The ICF is focused on the following key terms: impairment—“any loss or abnormality of psychological, physiological or anatomical structure or function”, disability—“any restriction or lack (resulting from an impairment) of the ability to carry out an activity in the manner or within the range considered normal for a human being” and disability—“a disadvantage for a particular individual, resulting from a deficiency or handicap, which limits or prevents the performance of a role that is normal (depending on age, sex, social factors and cultural) for that individual” [12] .

Such a synthesis was made within the National Institute of Medical Expertise and Recovery of Work Capacity, in the Department of Physical Recovery and Balneology, Bucharest, Romania. The psychomotor disorders were classified as motric activities and poor motor skills as a result of the surgical intervention. For this aspect, a statistical study was done on 1396 subjects with lumbar discopathy, phase III, which had as its goal, socio-professional reintegration as a result of functional deficiencies.

The subjects included in the study were classified as having mainly coordination motor deficits and having different types of aphasia.

Physiotherapy was used as a treatment method. Physiotherapy is based on physical exercise.
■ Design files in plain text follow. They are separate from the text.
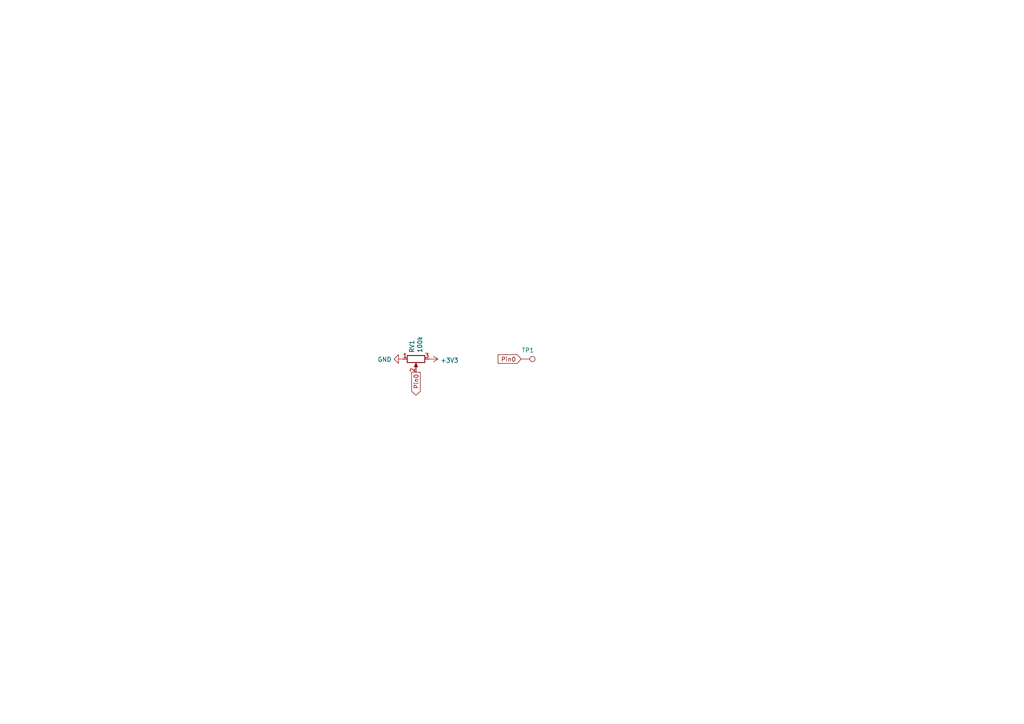
<source format=kicad_sch>
(kicad_sch (version 20211123) (generator eeschema)

  (uuid c6ce2e5d-4358-4212-ace8-da74ecd380c4)

  (paper "A4")

  


  (global_label "Pin0" (shape input) (at 151.13 104.14 180) (fields_autoplaced)
    (effects (font (size 1.27 1.27)) (justify right))
    (uuid a8331286-8bcd-4b9c-b85b-ef2e5a7c54c3)
    (property "Intersheet References" "${INTERSHEET_REFS}" (id 0) (at 0 0 0)
      (effects (font (size 1.27 1.27)) hide)
    )
  )
  (global_label "Pin0" (shape output) (at 120.65 107.95 270) (fields_autoplaced)
    (effects (font (size 1.27 1.27)) (justify right))
    (uuid b2915c82-0d68-484e-95d9-59061da93992)
    (property "Intersheet References" "${INTERSHEET_REFS}" (id 0) (at 0 0 0)
      (effects (font (size 1.27 1.27)) hide)
    )
  )

  (symbol (lib_id "Device:R_Potentiometer") (at 120.65 104.14 90) (mirror x) (unit 1)
    (in_bom yes) (on_board yes)
    (uuid 00000000-0000-0000-0000-00005fcae65b)
    (property "Reference" "RV1" (id 0) (at 119.4816 102.362 0)
      (effects (font (size 1.27 1.27)) (justify right))
    )
    (property "Value" "100k" (id 1) (at 121.793 102.362 0)
      (effects (font (size 1.27 1.27)) (justify right))
    )
    (property "Footprint" "Potentiometer_Thonk:SongHueiTallTrim9" (id 2) (at 120.65 104.14 0)
      (effects (font (size 1.27 1.27)) hide)
    )
    (property "Datasheet" "~" (id 3) (at 120.65 104.14 0)
      (effects (font (size 1.27 1.27)) hide)
    )
    (property "Device" "Potentiometer" (id 4) (at 120.65 104.14 0)
      (effects (font (size 1.27 1.27)) hide)
    )
    (property "Description" "B100K - Song Huei TALL Trimmer Potentiometer" (id 5) (at 120.65 104.14 0)
      (effects (font (size 1.27 1.27)) hide)
    )
    (property "Place" "No" (id 6) (at 120.65 104.14 0)
      (effects (font (size 1.27 1.27)) hide)
    )
    (property "Dist" "Thonk" (id 7) (at 120.65 104.14 0)
      (effects (font (size 1.27 1.27)) hide)
    )
    (property "DistPartNumber" "R0904N-B100K" (id 8) (at 120.65 104.14 0)
      (effects (font (size 1.27 1.27)) hide)
    )
    (property "DistLink" "https://www.thonk.co.uk/shop/ttpots/" (id 9) (at 120.65 104.14 0)
      (effects (font (size 1.27 1.27)) hide)
    )
    (property "Simulator" "erb::SongHuei9" (id 10) (at 120.65 104.14 0)
      (effects (font (size 1.27 1.27)) hide)
    )
    (pin "1" (uuid 587e4383-b142-4748-a781-b6d6026a1156))
    (pin "2" (uuid 1844c62f-afd9-40cb-829e-84dc0c53376d))
    (pin "3" (uuid bfb3d778-9a27-4be8-97d6-e9cd4d1cb4e8))
  )

  (symbol (lib_id "power:GND") (at 116.84 104.14 270) (unit 1)
    (in_bom yes) (on_board yes)
    (uuid 00000000-0000-0000-0000-000060b955c8)
    (property "Reference" "#PWR?" (id 0) (at 110.49 104.14 0)
      (effects (font (size 1.27 1.27)) hide)
    )
    (property "Value" "GND" (id 1) (at 113.5888 104.267 90)
      (effects (font (size 1.27 1.27)) (justify right))
    )
    (property "Footprint" "" (id 2) (at 116.84 104.14 0)
      (effects (font (size 1.27 1.27)) hide)
    )
    (property "Datasheet" "" (id 3) (at 116.84 104.14 0)
      (effects (font (size 1.27 1.27)) hide)
    )
    (pin "1" (uuid 9f8f66a7-ac83-4a74-af11-e9269fdabb8f))
  )

  (symbol (lib_id "power:+3V3") (at 124.46 104.14 270) (unit 1)
    (in_bom yes) (on_board yes)
    (uuid 00000000-0000-0000-0000-000060b95dab)
    (property "Reference" "#PWR?" (id 0) (at 120.65 104.14 0)
      (effects (font (size 1.27 1.27)) hide)
    )
    (property "Value" "+3V3" (id 1) (at 127.7112 104.521 90)
      (effects (font (size 1.27 1.27)) (justify left))
    )
    (property "Footprint" "" (id 2) (at 124.46 104.14 0)
      (effects (font (size 1.27 1.27)) hide)
    )
    (property "Datasheet" "" (id 3) (at 124.46 104.14 0)
      (effects (font (size 1.27 1.27)) hide)
    )
    (pin "1" (uuid c62ea86d-1c92-4288-b07a-a2bbcef186a0))
  )

  (symbol (lib_id "Connector:TestPoint") (at 151.13 104.14 270) (unit 1)
    (in_bom no) (on_board yes)
    (uuid 00000000-0000-0000-0000-000060b967ce)
    (property "Reference" "TP1" (id 0) (at 154.94 101.6 90)
      (effects (font (size 1.27 1.27)) (justify right))
    )
    (property "Value" "TestPoint" (id 1) (at 154.1018 102.6668 0)
      (effects (font (size 1.27 1.27)) (justify right) hide)
    )
    (property "Footprint" "TestPoint:TestPoint_Pad_D1.5mm" (id 2) (at 151.13 109.22 0)
      (effects (font (size 1.27 1.27)) hide)
    )
    (property "Datasheet" "~" (id 3) (at 151.13 109.22 0)
      (effects (font (size 1.27 1.27)) hide)
    )
    (pin "1" (uuid 79950b67-ec65-4321-ba47-a0d651dae2c6))
  )

  (sheet_instances
    (path "/" (page "1"))
  )

  (symbol_instances
    (path "/00000000-0000-0000-0000-000060b955c8"
      (reference "#PWR?") (unit 1) (value "GND") (footprint "")
    )
    (path "/00000000-0000-0000-0000-000060b95dab"
      (reference "#PWR?") (unit 1) (value "+3V3") (footprint "")
    )
    (path "/00000000-0000-0000-0000-00005fcae65b"
      (reference "RV1") (unit 1) (value "100k") (footprint "Potentiometer_Thonk:SongHueiTallTrim9")
    )
    (path "/00000000-0000-0000-0000-000060b967ce"
      (reference "TP1") (unit 1) (value "TestPoint") (footprint "TestPoint:TestPoint_Pad_D1.5mm")
    )
  )
)

</source>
This, adapted to the pathology, proved to give favorable results for the functional medical recovery of operated lumbar disc herniation, in the case of patients with multiple psychomotor deficiencies.

4. Results

The results obtained were the following:

Regarding the subjects’ resumption of activity and socio-professional reintegration, the subjects followed the medical recovery protocol indicated by the specialists.
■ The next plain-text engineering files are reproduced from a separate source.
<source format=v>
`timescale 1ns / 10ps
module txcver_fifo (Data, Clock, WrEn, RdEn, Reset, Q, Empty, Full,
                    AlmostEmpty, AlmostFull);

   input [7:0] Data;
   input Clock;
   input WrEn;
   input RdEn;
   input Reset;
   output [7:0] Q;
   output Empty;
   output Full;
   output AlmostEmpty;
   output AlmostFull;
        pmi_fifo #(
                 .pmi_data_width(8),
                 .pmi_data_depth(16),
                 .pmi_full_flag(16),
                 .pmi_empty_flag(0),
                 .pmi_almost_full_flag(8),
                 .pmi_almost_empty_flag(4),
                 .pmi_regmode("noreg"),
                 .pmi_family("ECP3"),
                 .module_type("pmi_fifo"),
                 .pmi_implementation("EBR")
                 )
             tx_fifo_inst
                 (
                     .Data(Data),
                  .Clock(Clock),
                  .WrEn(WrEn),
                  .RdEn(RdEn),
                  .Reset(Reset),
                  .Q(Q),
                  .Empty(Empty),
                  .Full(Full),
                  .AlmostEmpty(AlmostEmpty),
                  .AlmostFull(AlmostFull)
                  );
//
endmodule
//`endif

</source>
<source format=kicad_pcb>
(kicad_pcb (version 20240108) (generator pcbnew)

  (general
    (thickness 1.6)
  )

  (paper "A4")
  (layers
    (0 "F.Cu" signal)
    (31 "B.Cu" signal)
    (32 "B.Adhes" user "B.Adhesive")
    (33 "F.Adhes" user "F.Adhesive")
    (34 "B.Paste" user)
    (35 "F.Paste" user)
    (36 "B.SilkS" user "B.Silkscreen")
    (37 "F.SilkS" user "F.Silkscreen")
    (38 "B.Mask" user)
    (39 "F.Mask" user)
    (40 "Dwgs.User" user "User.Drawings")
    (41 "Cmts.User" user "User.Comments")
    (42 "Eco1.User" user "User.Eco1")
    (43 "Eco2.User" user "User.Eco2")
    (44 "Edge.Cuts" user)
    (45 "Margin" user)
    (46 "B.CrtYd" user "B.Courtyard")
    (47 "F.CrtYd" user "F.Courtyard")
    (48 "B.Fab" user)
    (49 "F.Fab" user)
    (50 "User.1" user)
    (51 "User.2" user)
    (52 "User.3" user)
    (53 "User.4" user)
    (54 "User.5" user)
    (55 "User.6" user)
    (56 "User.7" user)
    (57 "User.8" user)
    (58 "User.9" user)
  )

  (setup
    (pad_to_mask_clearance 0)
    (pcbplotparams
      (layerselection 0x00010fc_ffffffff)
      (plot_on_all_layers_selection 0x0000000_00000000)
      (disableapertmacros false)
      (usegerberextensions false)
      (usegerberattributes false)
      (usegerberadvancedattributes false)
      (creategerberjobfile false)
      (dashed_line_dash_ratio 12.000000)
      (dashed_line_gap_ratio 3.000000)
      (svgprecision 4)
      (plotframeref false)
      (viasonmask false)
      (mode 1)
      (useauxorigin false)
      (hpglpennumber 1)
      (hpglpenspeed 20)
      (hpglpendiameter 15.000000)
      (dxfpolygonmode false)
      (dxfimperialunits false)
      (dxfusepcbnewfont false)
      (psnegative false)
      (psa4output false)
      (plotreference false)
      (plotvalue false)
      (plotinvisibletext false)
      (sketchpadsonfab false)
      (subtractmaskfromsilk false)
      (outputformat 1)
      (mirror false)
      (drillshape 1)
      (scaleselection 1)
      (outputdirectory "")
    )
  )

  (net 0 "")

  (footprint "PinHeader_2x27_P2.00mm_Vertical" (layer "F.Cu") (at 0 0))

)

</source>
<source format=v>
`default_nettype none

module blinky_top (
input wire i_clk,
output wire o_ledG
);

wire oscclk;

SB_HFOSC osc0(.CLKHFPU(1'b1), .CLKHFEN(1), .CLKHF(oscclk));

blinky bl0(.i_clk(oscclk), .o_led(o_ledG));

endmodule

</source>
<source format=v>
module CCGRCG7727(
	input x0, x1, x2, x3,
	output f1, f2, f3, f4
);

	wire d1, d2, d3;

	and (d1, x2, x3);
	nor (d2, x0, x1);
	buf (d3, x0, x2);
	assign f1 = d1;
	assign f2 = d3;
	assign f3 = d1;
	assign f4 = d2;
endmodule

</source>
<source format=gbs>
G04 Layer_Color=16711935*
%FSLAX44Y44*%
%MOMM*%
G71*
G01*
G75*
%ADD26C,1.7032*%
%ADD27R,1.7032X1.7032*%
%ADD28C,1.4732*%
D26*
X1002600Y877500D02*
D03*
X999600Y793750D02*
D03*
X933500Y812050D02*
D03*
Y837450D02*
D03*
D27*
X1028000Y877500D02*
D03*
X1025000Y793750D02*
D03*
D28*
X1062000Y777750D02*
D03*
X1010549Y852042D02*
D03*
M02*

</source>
For the year 2022, after the applied medical recovery protocol, a percentage of 21.0% subjects who qualified for retirement were recorded. On the other hand, the subjects who resumed their professional activity were in the percentage of 79.0% (Figure 1).
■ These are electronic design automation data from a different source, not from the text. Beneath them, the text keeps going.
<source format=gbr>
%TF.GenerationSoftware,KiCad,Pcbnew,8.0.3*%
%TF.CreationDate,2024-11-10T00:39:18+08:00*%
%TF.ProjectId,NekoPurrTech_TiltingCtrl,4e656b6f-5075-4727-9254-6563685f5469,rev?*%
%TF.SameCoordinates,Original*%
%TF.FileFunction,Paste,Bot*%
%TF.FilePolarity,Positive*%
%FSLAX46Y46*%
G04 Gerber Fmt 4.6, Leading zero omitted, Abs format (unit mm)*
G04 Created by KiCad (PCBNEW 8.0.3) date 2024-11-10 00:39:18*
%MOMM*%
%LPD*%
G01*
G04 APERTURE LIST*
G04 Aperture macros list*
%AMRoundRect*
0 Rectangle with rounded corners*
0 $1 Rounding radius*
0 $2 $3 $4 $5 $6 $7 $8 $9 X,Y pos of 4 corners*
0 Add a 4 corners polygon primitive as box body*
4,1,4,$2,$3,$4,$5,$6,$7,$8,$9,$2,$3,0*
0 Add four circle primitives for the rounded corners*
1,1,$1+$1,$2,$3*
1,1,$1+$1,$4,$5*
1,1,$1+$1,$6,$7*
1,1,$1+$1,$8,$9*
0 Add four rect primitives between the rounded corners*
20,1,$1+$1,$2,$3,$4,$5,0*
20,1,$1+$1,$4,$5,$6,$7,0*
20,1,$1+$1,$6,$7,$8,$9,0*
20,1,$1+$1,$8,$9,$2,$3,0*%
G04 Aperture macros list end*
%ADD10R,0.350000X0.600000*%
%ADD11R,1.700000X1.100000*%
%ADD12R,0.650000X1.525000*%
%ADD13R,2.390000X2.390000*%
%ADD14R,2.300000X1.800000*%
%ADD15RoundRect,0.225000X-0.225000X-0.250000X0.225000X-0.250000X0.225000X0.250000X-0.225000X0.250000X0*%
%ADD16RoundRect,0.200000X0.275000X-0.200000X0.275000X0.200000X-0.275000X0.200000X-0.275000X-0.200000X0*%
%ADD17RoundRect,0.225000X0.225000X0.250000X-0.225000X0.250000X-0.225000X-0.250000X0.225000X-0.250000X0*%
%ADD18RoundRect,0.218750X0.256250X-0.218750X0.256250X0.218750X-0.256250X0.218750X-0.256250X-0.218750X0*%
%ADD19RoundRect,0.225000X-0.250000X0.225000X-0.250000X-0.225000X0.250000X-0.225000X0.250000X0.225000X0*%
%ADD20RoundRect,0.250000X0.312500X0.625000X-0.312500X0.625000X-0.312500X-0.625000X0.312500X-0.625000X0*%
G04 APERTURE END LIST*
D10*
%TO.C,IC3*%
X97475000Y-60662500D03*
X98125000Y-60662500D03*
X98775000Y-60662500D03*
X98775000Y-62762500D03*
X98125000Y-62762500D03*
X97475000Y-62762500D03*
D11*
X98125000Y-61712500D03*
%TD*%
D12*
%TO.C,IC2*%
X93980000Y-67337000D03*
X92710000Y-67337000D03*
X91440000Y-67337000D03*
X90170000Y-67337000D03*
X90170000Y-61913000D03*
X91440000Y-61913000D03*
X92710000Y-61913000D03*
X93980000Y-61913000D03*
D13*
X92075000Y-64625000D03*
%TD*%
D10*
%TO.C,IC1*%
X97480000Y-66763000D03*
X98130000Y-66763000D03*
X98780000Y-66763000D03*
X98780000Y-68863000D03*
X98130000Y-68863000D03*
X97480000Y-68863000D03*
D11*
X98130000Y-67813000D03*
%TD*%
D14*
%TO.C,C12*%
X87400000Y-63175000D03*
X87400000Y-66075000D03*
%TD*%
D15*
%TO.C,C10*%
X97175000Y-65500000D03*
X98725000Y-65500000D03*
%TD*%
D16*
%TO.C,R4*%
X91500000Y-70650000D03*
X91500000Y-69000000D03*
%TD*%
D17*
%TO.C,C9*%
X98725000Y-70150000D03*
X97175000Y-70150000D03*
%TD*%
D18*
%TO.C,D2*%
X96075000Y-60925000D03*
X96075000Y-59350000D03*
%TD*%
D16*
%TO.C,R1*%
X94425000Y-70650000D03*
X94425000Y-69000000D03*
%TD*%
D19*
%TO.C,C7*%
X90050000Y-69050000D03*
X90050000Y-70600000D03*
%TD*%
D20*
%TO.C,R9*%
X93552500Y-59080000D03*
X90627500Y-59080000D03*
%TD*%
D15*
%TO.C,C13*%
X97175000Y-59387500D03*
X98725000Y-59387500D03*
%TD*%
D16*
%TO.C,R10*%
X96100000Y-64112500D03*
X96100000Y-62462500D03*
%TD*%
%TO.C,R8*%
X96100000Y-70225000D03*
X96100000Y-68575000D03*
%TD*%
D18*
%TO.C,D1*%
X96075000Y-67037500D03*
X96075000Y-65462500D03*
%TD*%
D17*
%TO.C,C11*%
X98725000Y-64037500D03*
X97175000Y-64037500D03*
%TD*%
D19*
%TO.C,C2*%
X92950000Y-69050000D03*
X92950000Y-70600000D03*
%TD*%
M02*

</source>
With regard to the statistics aiming at the resumption of activity in 2023, until August 2023, for the subjects who followed the indicated medical recovery protocol, we have the following percentages (Figure 2).

Figure 1. Resumption of activity of subjects with DVL in 2022.

Figure 2. Resumption of activity of subjects with DVL in 2023.

The subjects who were retired were in proportion of 14.4%, while the subjects who resumed their professional activity were in a percentage of 85.6%.

From the previously presented figures, we can see that the number of subjects who followed the medical recovery protocol and resumed their professional activity is significantly higher, compared to the subjects who were retired but did not recover their socio-professional activity.

The determining factor of this statistic is the medical rehabilitation that contributed to the recovery of increasing the quality of life.

5. Conclusions

The main conclusions that can be drawn from this study refer to the fact that disorders of any kind can lead to imbalances in the body of a physical, mental, psychomotor, psychoemotional and cognitive nature. Their persistence over time can lead to changes in self-perception that affect both the individual and those around them.

The problem of psychomotricity and its correct treatment can help the subject in question to an efficient and faster integration into society, but also in the resumption of daily activities.

Adapting therapy to the dysfunctions given by psychomotor disorders can have favorable results in socio-professional reintegration.

For an efficient functional recovery, a psycho-emotional balance is needed.

A positive attitude actively influences medical rehabilitation.

The recovery of physical, cognitive and social activities depends on the degree of psycho-emotional damage.

The application of CIF can contribute to the development of a specific and sustainable treatment protocol over time.

The identification of psychomotor deficiencies can help to develop an appropriate rehabilitation protocol and contribute to functional recovery in the case of subjects with operated lumbar disc herniation.

Conflicts of Interest

The authors declare no conflicts of interest.